Максимізація прямокутної площі з огорожею

Problem

A farmer builds a rectangular pen against a barn wall with $300$ feet of fencing, using three fenced sides with bottom length $x$ and two equal ends of length $y$; what dimensions maximize the area?

Step 1: Write the fencing constraint

Since only three sides need fencing, the total fencing gives

$$x + 2y = 300.$$

Solving for $y$ in terms of $x$ gives

$$y = \frac{300 - x}{2}.$$

Step 2: Express area as a function of one variable

The area of the rectangle is

$$A = xy.$$

Substitute $y = \dfrac{300-x}{2}$ to get

$$A(x) = x \cdot \frac{300-x}{2} = 150x - \frac{x^2}{2}.$$

This is a downward-opening parabola in $x$.

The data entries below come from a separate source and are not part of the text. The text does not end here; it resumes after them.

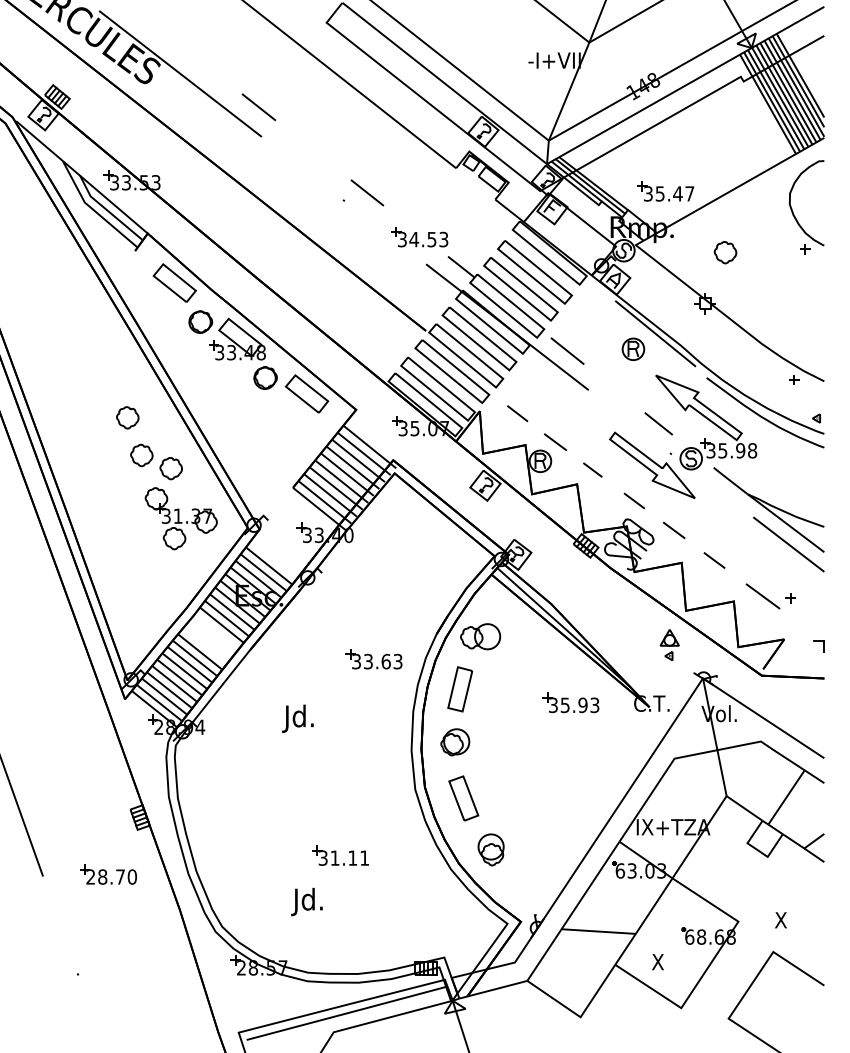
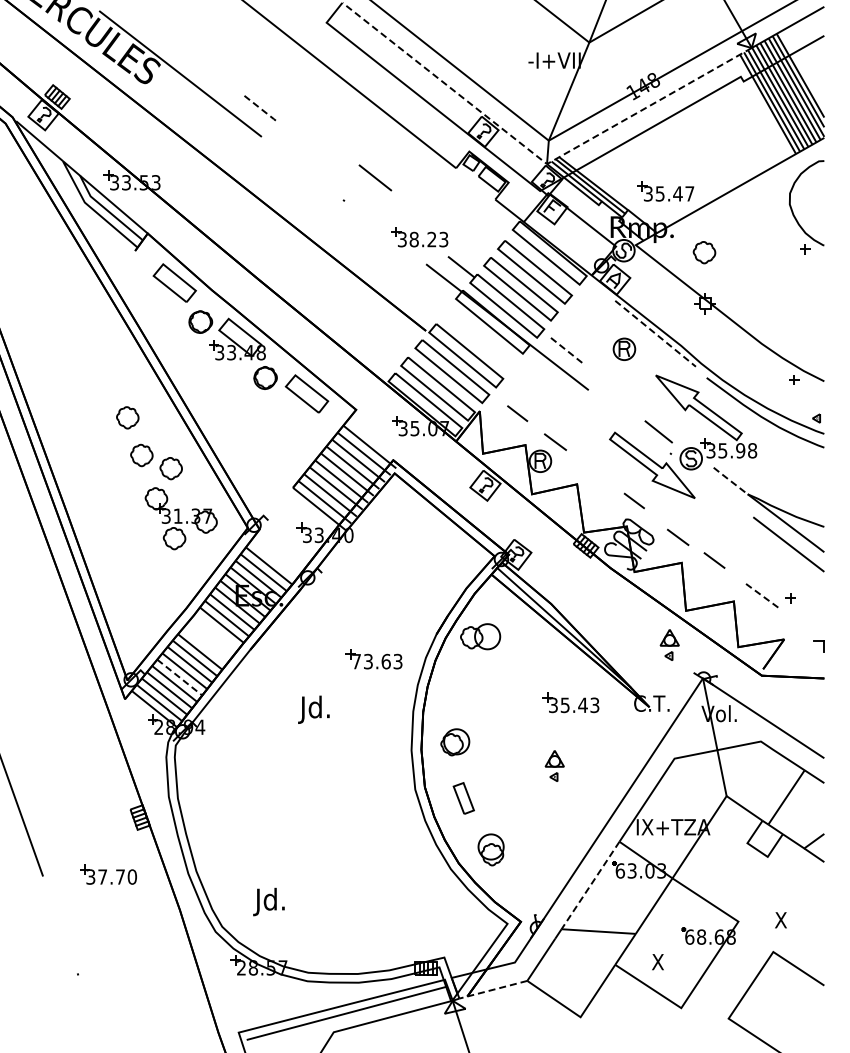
line at (259, 107): solid -> dashed
line at (537, 156): solid -> dashed
line at (367, 192) position: (367, 192) -> (375, 177)
text at (422, 239): 34.53 -> 38.23
part at (725, 252) position: (725, 252) -> (704, 252)
line at (655, 334): solid -> dashed
part at (479, 338): present -> none
part at (633, 348) position: (633, 348) -> (624, 348)
line at (567, 351): solid -> dashed
line at (658, 423) position: (658, 423) -> (658, 431)
line at (592, 469): present -> none
line at (730, 481): solid -> dashed
line at (674, 529) position: (674, 529) -> (678, 536)
line at (763, 596): solid -> dashed
text at (356, 661): 33.63 -> 73.63
line at (179, 677): solid -> dashed
part at (460, 689): present -> none
text at (582, 705): 35.93 -> 35.43
text at (297, 718) position: (297, 718) -> (313, 709)
part at (554, 765): none -> present
part at (463, 798) size: 32x47 px -> 23x33 px
part at (340, 855): present -> none
text at (96, 876): 28.70 -> 37.70
line at (590, 885): solid -> dashed
text at (306, 901) position: (306, 901) -> (268, 901)
line at (492, 989): solid -> dashed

Step 3: Differentiate and find the peak

Differentiate the area function:

$$A'(x) = 150 - x.$$

Set the derivative equal to $0$:

$$150 - x = 0.$$

So

$$x = 150.$$

Then

$$y = \frac{300 - 150}{2} = 75.$$

Step 4: Compute the maximum area

The maximizing dimensions are $x = 150$ feet and $y = 75$ feet, so the maximum area is

$$150 \cdot 75 = 11{,}250$$

square feet.

Answer

The maximum area is $11{,}250$ square feet, achieved when the pen measures $150$ feet by $75$ feet.